Thursday, May 21, 2009

Coon Coon Ca Choo

It's 10 PM. I walk into the living room to see Mark perched on the edge of his easy chair, an intense look on his face. He points to the window which faces the backyard.

Squatting beneath our birdfeeder is a HUGE racoon. Huge. I mean the size of a small truck. Or a housecat.

The window is open, and he is staring right at Mark and I while he dines. Stare stare, chew. Stare stare, chew.

"Awwwww he's cute!!!" I say.

"I'm calling animal control." Mark says.

I go to unlock the door, thinking he will surely run. I mean, come on, scary lady in an old nightgown with no makeup? I'd run, birdseed or no birdeed.

He has other ideas. Not only doesn't he run even when I step out onto the deck, he also does a little shuffle and head bob, Ali-style.

Oh no he di'nt.

I decide he isn't cute anymore. I decide he is rabid and filthy. Mark is on board with this decision.

We both stand, only 10 feet away from him. He continues eating and staring. While I am glancing down to find some shoes, Mark picks up Lily's toy popper- you know the one that looks like a little vacuum and is so utterly annoying? You have one. You know why it's on the deck. Don't judge me.

Mark shakes the popper in the air and does a little dance, Egy-style. Of course, since I am not expecting this, it scares me to death and I drop to the deck and pee myself. This makes us laugh until we cannot breathe.

He still doesn't move. He is really creeping us out now.

Oh, where is the dog you ask? Asleep on our bed, naturally.

Mark finally gets close to chase him off. He climbs the fence lazily, casting us one more creepy stare over his shoulder as he goes.

Mark swaggers inside, proud. Man chase off beast size of cat. Man is big man. Man is strong man.

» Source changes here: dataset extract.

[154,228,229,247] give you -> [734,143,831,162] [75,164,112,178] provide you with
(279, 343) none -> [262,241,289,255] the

We are sure he is gone for good. Ten minutes later, however, he is peeking over our fence like a masked bandit.

This calls for the big guns. We let out the dog.

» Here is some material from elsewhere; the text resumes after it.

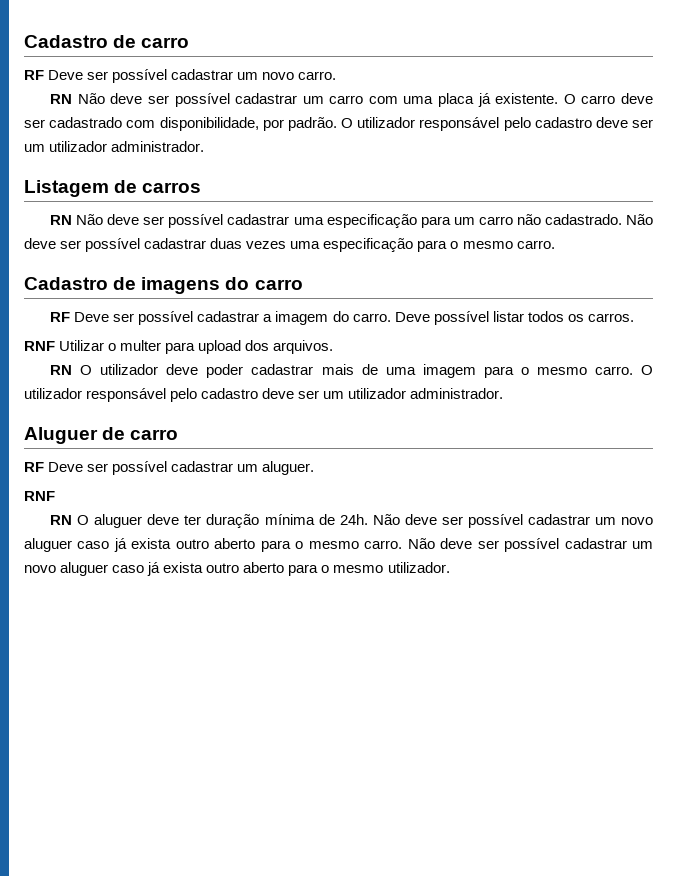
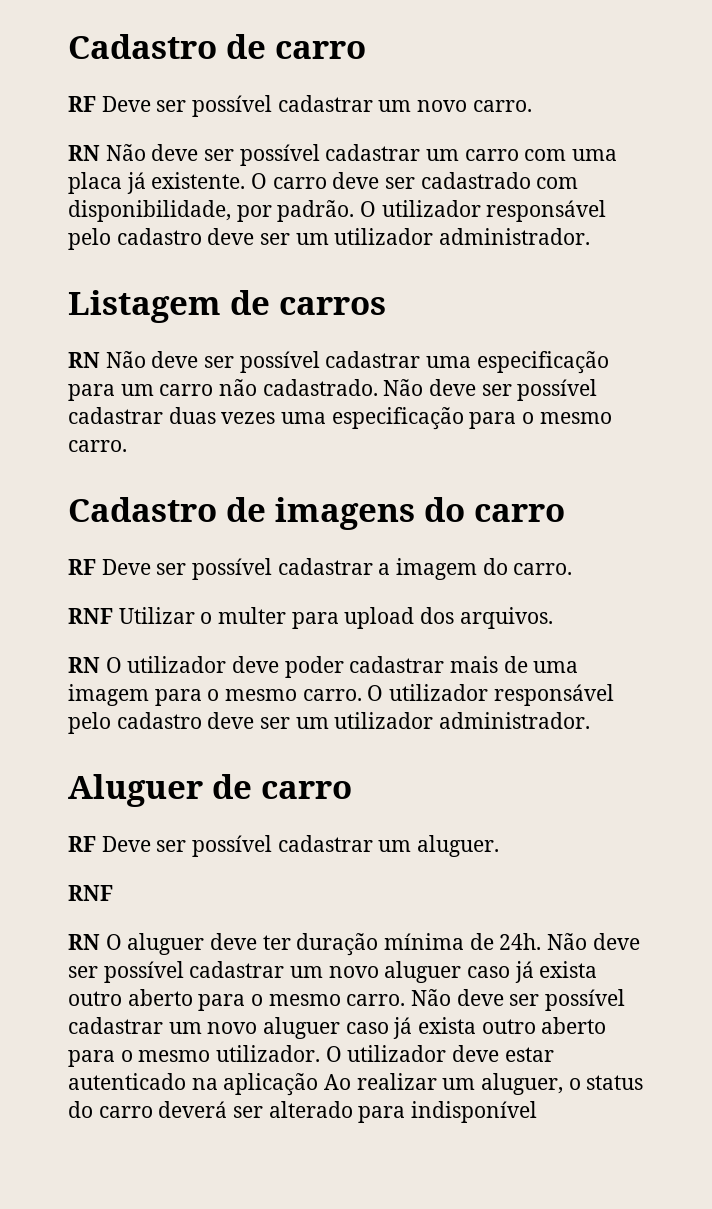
[394,311,634,325] Deve possível listar todos os carros. -> (573, 569) none
(450, 567) none -> [325,1045,554,1062] [68,1073,644,1096] [68,1101,538,1123] O utilizador deve estar autenticado na aplicação Ao realizar um aluguer, o status do carro deverá ser alterado para indisponível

Brooklyn stumbles unsteadily out of the doogie door, having been woken from her sleep on our WHITE duvet. (white duvet, black dog...insert gasp here) She comes face to face with the racoon, seeing him perched on the fence. And she does....nothing.

She stares. He stares. I shriek at Brooklyn to earn her kibble and "Get im!!" She pees. She scratches herself lazily. The racoon sits on the fence and watches calmly, waiting, I am sure, to hop onto one of us and eat our face, hannibal-style.

Finally, the racoon makes a move to come down the fence onto the rocks below. That's when all hell breaks loose and Brooklyn goes to town. She barks, she yelps, she growls, and she repeatedly hits the fence like a little wrecking ball. The racoon is now on the other side of the fence, hissing and spitting and growling itself.

Brooklyn barks and growls, Mark takes the hose and sprays the varmit with it. "Great," I mutter, "Now he's had food and shower. It's the wild kingdon B&B!"

We hear him crash into the underbrush and run off. Brooklyn gives one last bark and then saunters into the house with her "Gimme a treat, lady!" doggie grin. I oblige.

Need I remind ya'll of the snake incident? Remember, back over a year ago?

http://itcouldabeenworse.blogspot.com/2008/07/oh-ma-gawd.html

You'd think we were Ma and Pa Clampett with all this dang wildlife. I think it's time to buy me a wicker rocker and start whittling on the back porch. Naw, that would ruin my manicure. Ahem.